Outre le rapt de 276 adolescentes à Chibok, qui a scandalisé l'opinion publique mondiale et entraîné une mobilisation internationale, Boko Haram a revendiqué une série d'attaques spectaculaires depuis un mois et demi, dont deux attentats à la voiture piégée à Abuja, la capitale fédérale, qui ont tué au total une centaine de personnes.


Les islamistes armés "n'ont plus peur, ils n'ont plus honte, ils font ce qu'ils veulent", a dénoncé à Libreville le représentant spécial de l'ONU pour l'Afrique centrale, Abou Moussa.

 

(Lire aussi : L'islam n'a rien à voir avec les "horreurs" de Boko Haram, affirment des responsables musulmans)

 

Le président nigérian Goodluck Jonathan, déjà en difficulté sur le plan politique, a réitéré mardi son engagement à "gagner la guerre contre le terrorisme".

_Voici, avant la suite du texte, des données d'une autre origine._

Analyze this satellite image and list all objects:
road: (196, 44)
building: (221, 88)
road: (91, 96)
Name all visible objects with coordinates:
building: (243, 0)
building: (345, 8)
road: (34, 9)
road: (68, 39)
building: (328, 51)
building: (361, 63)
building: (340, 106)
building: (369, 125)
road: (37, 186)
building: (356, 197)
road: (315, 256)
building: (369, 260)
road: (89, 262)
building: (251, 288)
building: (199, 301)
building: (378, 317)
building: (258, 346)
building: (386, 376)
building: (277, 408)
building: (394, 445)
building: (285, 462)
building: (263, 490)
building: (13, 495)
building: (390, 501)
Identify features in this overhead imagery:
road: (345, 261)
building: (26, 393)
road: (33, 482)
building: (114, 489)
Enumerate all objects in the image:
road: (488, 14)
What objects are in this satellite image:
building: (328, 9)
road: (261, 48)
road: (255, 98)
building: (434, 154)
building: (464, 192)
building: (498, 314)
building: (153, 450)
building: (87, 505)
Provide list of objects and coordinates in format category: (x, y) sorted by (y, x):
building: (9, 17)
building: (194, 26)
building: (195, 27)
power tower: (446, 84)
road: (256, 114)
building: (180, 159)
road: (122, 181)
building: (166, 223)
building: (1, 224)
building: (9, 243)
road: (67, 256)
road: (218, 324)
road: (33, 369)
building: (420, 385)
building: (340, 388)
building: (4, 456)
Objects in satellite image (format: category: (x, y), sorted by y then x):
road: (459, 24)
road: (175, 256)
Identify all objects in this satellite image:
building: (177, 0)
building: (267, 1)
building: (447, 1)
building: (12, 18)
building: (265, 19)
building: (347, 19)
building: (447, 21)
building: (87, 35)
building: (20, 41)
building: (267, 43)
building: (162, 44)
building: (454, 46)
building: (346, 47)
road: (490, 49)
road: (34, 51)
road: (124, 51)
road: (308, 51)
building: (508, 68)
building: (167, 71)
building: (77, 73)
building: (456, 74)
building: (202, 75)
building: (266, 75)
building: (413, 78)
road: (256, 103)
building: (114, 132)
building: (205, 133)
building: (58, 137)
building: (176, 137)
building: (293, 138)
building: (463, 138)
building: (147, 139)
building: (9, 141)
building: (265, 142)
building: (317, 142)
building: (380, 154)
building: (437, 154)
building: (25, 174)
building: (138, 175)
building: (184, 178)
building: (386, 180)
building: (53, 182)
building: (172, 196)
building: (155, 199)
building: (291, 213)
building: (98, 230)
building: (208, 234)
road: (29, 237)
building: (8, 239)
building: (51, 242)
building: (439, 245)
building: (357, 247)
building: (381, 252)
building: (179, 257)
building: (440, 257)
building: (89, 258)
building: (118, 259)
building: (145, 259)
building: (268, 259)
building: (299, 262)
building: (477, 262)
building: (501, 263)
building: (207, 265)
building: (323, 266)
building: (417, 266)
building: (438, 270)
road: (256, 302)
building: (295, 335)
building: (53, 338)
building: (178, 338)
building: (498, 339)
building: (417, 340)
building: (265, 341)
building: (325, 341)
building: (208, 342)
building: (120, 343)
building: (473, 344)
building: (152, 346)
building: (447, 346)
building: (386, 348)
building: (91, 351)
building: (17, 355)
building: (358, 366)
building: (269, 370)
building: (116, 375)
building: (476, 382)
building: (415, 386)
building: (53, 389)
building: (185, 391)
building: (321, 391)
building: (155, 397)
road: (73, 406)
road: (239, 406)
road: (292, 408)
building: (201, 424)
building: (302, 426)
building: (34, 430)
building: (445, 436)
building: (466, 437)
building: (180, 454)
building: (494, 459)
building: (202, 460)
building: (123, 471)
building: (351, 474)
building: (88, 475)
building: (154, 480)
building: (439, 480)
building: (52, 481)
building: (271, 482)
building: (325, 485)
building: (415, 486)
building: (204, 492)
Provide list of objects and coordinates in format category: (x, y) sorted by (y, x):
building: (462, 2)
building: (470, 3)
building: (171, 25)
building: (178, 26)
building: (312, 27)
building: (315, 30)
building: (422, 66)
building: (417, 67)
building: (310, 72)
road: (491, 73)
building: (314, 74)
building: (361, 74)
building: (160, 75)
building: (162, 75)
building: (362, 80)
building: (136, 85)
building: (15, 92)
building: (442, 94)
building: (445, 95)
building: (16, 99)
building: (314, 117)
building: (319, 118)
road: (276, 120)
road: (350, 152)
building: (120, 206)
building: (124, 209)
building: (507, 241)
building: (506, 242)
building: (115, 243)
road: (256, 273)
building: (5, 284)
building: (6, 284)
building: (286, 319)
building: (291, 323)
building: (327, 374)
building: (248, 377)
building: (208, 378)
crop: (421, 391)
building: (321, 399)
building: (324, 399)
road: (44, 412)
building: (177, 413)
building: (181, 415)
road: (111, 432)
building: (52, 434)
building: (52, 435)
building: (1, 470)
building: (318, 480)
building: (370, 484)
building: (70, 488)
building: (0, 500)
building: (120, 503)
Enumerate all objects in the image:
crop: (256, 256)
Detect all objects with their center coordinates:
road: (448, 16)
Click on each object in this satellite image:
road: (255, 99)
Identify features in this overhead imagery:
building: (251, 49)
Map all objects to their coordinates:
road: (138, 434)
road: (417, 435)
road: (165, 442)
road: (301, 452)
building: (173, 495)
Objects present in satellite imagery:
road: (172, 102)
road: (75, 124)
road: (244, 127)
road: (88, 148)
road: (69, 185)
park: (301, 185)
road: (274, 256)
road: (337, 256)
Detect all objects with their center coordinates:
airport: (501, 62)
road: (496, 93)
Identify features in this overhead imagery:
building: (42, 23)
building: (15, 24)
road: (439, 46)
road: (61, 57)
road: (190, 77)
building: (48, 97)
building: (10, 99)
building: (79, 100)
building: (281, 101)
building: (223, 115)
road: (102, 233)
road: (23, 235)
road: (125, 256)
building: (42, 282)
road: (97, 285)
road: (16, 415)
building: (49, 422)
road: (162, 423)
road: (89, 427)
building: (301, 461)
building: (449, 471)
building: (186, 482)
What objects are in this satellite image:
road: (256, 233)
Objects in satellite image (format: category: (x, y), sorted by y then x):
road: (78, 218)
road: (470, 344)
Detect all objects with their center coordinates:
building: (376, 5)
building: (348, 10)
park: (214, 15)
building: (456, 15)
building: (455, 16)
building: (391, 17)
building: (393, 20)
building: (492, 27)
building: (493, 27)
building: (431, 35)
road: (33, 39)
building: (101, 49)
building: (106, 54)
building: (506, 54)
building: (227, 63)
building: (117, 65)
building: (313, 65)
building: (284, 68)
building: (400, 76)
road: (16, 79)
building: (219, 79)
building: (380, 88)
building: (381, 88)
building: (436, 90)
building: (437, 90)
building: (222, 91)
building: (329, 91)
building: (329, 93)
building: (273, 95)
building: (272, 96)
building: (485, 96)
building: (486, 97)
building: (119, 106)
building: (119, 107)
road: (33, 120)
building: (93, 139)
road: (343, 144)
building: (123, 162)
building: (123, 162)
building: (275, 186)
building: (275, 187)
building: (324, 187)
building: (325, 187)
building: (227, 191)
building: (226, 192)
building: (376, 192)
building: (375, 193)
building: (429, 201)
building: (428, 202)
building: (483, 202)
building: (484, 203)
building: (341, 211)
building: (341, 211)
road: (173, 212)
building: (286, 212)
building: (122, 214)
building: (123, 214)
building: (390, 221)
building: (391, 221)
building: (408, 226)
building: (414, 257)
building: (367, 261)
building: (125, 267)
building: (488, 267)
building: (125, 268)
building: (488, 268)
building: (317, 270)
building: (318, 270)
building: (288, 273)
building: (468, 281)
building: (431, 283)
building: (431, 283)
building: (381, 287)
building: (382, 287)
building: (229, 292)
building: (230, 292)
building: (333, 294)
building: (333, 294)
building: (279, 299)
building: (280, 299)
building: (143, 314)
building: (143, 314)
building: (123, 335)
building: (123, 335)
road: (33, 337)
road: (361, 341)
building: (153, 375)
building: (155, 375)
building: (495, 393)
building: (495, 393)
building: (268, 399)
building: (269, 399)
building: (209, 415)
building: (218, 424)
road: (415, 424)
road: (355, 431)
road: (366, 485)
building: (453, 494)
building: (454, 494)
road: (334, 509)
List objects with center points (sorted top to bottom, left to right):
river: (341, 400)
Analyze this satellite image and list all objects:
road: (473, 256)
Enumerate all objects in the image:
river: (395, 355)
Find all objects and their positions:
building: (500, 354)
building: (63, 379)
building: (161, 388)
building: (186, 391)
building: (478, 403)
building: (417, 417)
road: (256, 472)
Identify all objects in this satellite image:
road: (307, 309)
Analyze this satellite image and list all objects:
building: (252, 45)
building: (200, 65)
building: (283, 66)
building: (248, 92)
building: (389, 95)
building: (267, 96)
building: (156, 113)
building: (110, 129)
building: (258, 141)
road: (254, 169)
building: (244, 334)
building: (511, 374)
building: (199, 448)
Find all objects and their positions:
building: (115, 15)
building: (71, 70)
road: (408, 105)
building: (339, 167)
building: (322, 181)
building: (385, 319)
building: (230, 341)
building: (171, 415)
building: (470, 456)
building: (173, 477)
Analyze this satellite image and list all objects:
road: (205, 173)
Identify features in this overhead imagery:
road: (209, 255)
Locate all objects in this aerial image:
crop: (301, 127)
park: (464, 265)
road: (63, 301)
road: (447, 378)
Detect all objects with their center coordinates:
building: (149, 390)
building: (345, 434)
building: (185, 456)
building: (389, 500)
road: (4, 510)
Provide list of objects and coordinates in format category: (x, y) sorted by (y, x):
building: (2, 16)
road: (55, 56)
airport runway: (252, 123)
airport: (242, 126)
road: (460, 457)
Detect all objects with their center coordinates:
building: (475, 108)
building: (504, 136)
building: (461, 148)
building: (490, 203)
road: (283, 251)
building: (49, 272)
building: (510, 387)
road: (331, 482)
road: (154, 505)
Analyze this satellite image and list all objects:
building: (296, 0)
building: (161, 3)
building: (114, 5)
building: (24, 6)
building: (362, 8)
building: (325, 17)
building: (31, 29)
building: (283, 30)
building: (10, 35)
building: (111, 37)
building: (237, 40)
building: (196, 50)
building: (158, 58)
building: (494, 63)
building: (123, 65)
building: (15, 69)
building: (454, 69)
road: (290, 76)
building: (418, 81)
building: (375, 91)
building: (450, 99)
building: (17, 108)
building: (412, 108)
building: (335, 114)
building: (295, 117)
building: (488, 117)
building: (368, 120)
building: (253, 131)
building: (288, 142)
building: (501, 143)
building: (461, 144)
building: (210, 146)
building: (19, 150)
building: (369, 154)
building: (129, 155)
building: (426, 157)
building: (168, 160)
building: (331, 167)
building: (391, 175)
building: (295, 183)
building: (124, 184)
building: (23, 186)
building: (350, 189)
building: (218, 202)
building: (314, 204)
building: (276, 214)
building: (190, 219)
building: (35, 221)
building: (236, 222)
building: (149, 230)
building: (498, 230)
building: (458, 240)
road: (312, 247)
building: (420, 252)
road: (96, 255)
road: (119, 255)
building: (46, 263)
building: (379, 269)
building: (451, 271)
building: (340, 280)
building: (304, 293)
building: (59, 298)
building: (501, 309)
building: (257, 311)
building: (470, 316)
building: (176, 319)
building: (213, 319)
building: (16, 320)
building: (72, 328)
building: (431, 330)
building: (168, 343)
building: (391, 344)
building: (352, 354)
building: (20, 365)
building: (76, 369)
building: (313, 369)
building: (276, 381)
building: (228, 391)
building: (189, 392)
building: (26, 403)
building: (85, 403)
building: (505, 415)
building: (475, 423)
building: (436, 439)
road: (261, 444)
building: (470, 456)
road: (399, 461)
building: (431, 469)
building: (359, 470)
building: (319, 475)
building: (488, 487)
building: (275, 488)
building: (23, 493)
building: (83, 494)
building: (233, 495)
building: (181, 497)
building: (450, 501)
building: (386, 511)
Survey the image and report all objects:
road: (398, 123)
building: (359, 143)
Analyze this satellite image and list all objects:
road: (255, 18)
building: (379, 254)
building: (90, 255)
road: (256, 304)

L'armée nigériane a annoncé mercredi le lancement d'une grande campagne de recrutement de volontaires pour aller combattre Boko Haram.

Le Parlement nigérian avait validé mardi la prolongation de l'état d'urgence en vigueur dans trois Etats du Nord-Est, demandée par M. Jonathan. Mais cette mesure d'exception déjà en vigueur depuis mai 2013, accompagnée d'une vaste offensive militaire, n'a jamais pas permis d'enrayer les violences de Boko Haram. Les attaques se sont au contraire multipliées, visant de plus en plus les civils.

Les forces de sécurité nigérianes apparaissent dans les faits incapables de prévenir les attaques, Boko Haram frappant désormais aussi bien dans les Etats du Nord-Est, ses fiefs, que dans le Centre ou le Nord. Le Sud chrétien n'a pas encore été touché, mais le groupe islamiste a menacé de s'attaquer aux intérêts pétroliers dans le delta du Niger, stratégiques pour la première économie d'Afrique.

Plusieurs pays occidentaux, Etats-Unis en tête, ont dépêché des experts, des avions-espions et des drones pour aider le Nigeria à retrouver les lycéennes kidnappées et à tenter de neutraliser les islamistes.
Un sommet organisé à Paris, qui a réuni samedi le Nigeria, ses voisins et ses soutiens occidentaux, a adopté un plan global de lutte contre Boko Haram, établissant une large coopération militaire.

Paradoxalement, cette pression internationale pousse Boko Haram à multiplier les actions, estime l'expert Kyari Mohammed. "Ils ont des cellules dormantes dans tout le nord du pays et ils les activent".